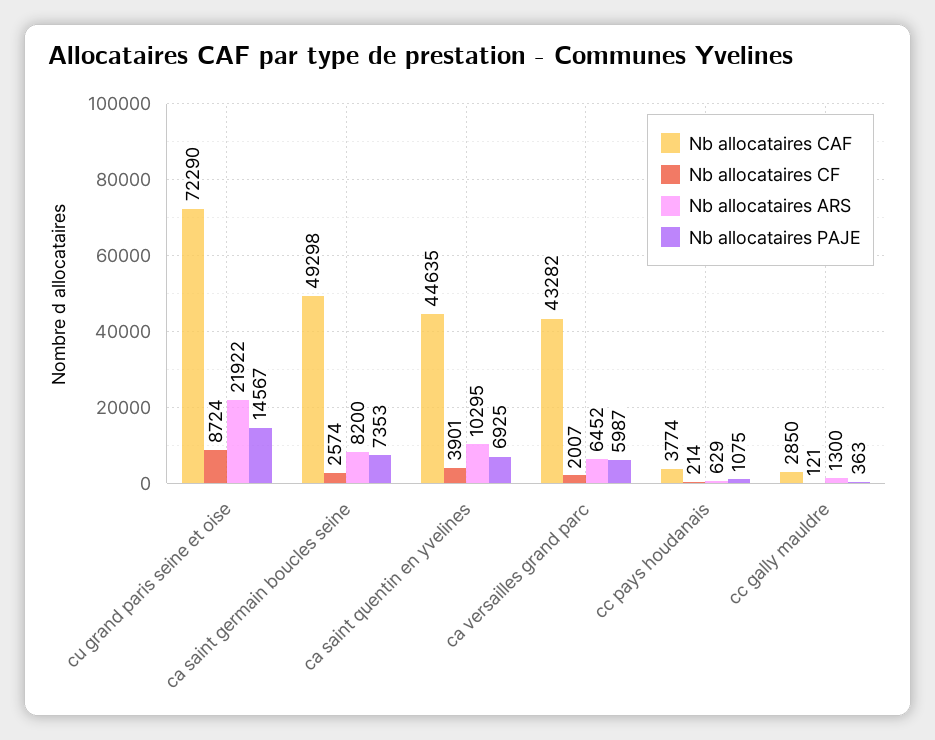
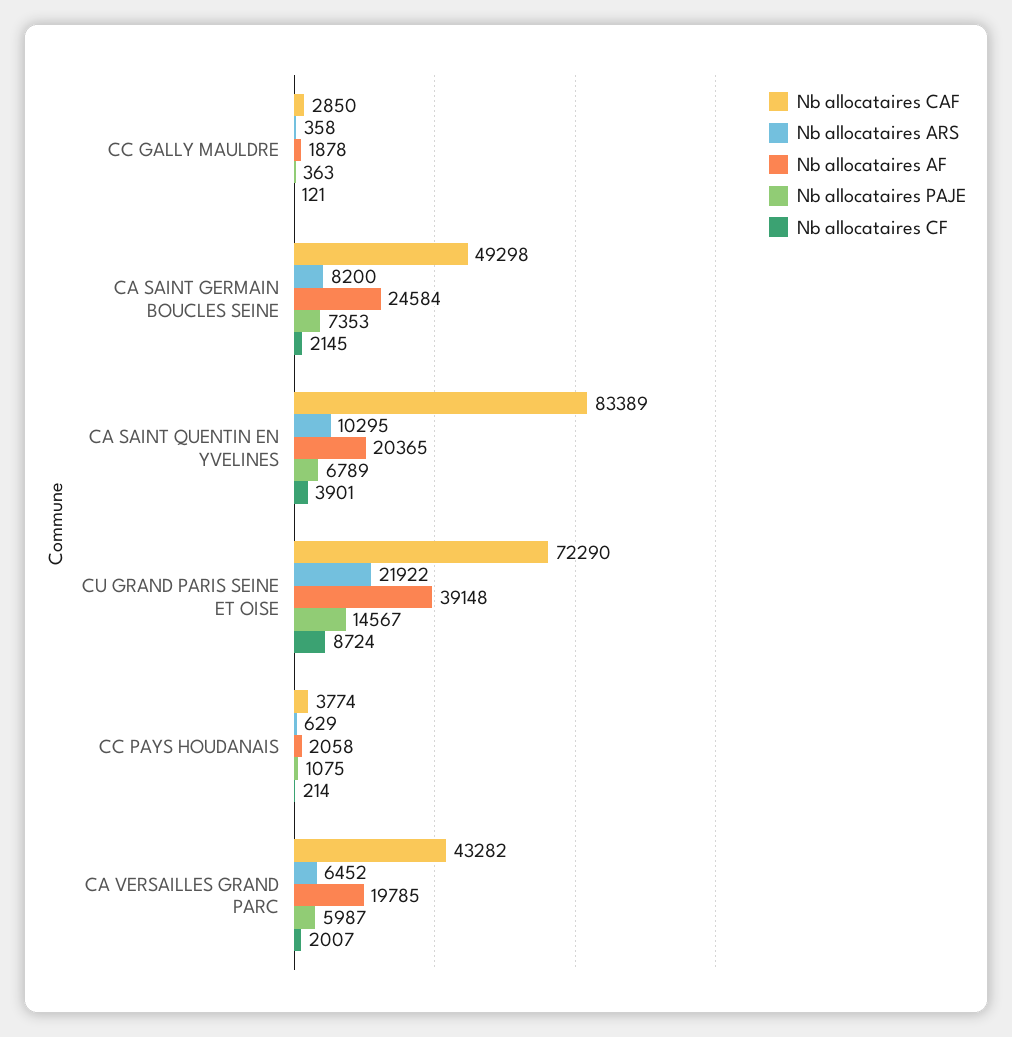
  {
    "Nb allocataires CAF": {
      "cu grand paris seine et oise": 72290,
      "ca saint germain boucles seine": 49298,
-     "ca saint quentin en yvelines": 44635,
+     "ca saint quentin en yvelines": 83389,
      "ca versailles grand parc": 43282,
      "cc pays houdanais": 3774,
      "cc gally mauldre": 2850
    },
    "Nb allocataires CF": {
      "cu grand paris seine et oise": 8724,
-     "ca saint germain boucles seine": 2574,
+     "ca saint germain boucles seine": 2145,
      "ca saint quentin en yvelines": 3901,
      "ca versailles grand parc": 2007,
      "cc pays houdanais": 214,
      "cc gally mauldre": 121
    },
    "Nb allocataires ARS": {
      "cu grand paris seine et oise": 21922,
      "ca saint germain boucles seine": 8200,
      "ca saint quentin en yvelines": 10295,
      "ca versailles grand parc": 6452,
      "cc pays houdanais": 629,
-     "cc gally mauldre": 1300
+     "cc gally mauldre": 358
    },
    "Nb allocataires PAJE": {
      "cu grand paris seine et oise": 14567,
      "ca saint germain boucles seine": 7353,
-     "ca saint quentin en yvelines": 6925,
+     "ca saint quentin en yvelines": 6789,
      "ca versailles grand parc": 5987,
      "cc pays houdanais": 1075,
      "cc gally mauldre": 363
-   }
+   },
+   "Nb allocataires AF": {
+     "cc gally mauldre": 1878,
+     "ca saint germain boucles seine": 24584,
+     "ca saint quentin en yvelines": 20365,
+     "cu grand paris seine et oise": 39148,
+     "cc pays houdanais": 2058,
+     "ca versailles grand parc": 19785
+   }
  }

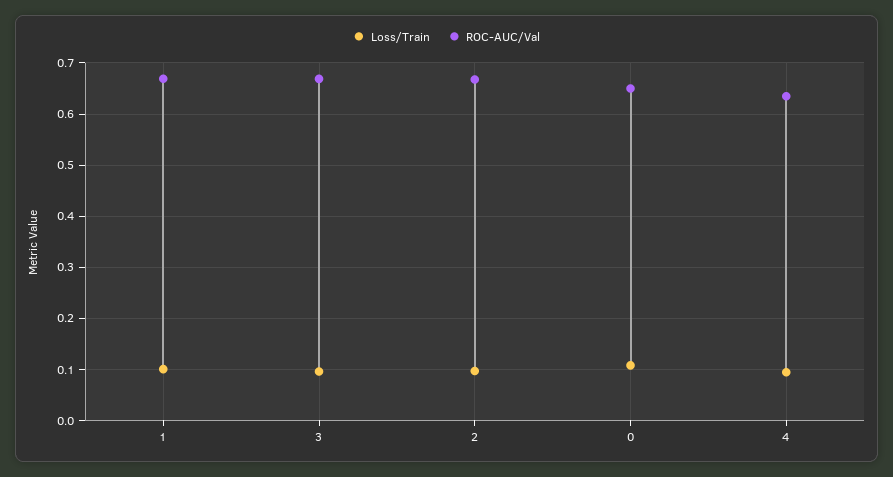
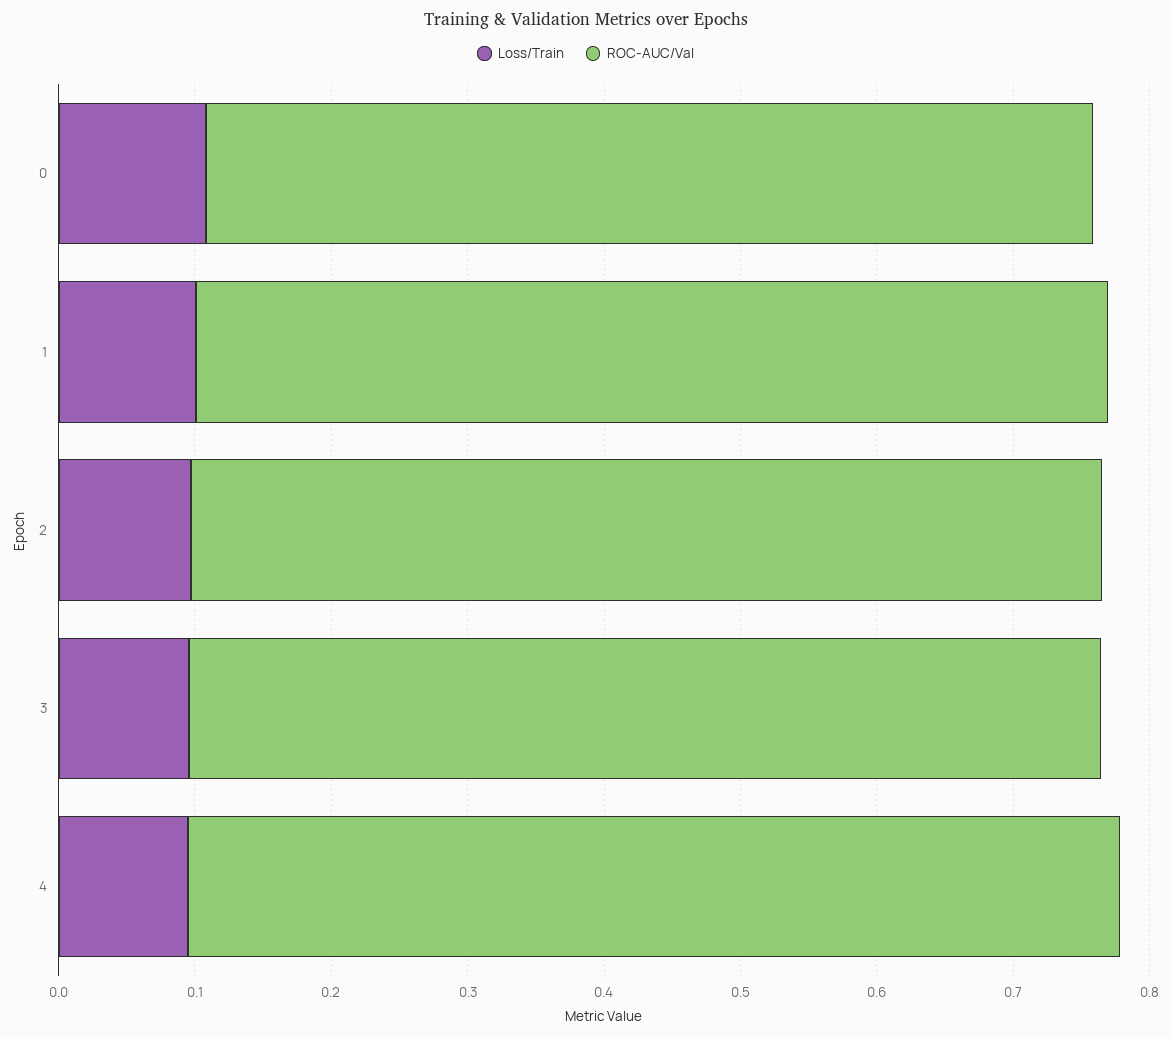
  {
    "Loss/Train": {
      "1": 0.1,
      "3": 0.1,
      "2": 0.1,
      "0": 0.1,
      "4": 0.1
    },
    "ROC-AUC/Val": {
      "1": 0.66,
      "3": 0.66,
      "2": 0.66,
      "0": 0.66,
-     "4": 0.64
+     "4": 0.68
    }
  }

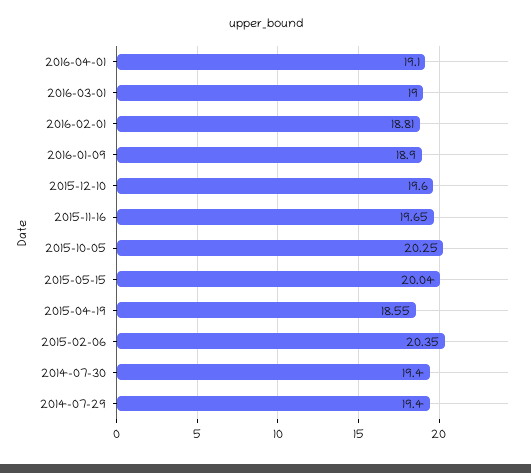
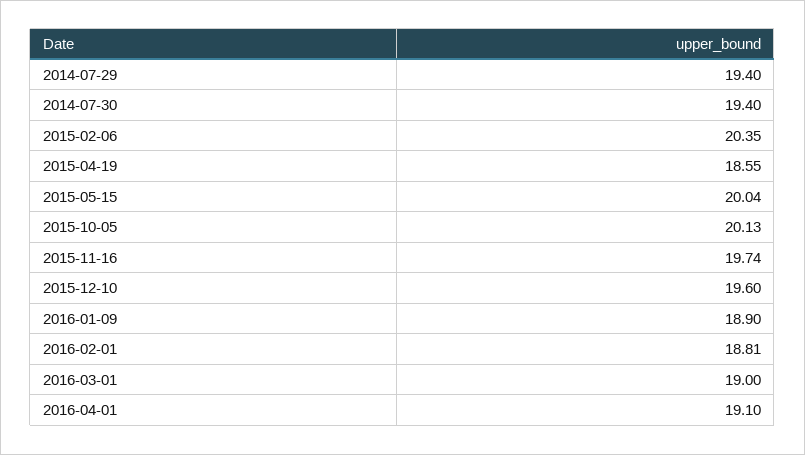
  {
    "2016-04-01": 19.1,
    "2016-03-01": 19,
    "2016-02-01": 18.81,
    "2016-01-09": 18.9,
    "2015-12-10": 19.6,
-   "2015-11-16": 19.65,
+   "2015-11-16": 19.74,
-   "2015-10-05": 20.25,
+   "2015-10-05": 20.13,
    "2015-05-15": 20.04,
    "2015-04-19": 18.55,
    "2015-02-06": 20.35,
    "2014-07-30": 19.4,
    "2014-07-29": 19.4
  }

• PROBLEM STATEMENT: In the records above, find each line with the string "yvelines" and list it.

• RESPONSE FOR THIS EXERCISE:
-     "ca saint quentin en yvelines": 44635,
+     "ca saint quentin en yvelines": 83389,
      "ca saint quentin en yvelines": 3901,
      "ca saint quentin en yvelines": 10295,
-     "ca saint quentin en yvelines": 6925,
+     "ca saint quentin en yvelines": 6789,
+     "ca saint quentin en yvelines": 20365,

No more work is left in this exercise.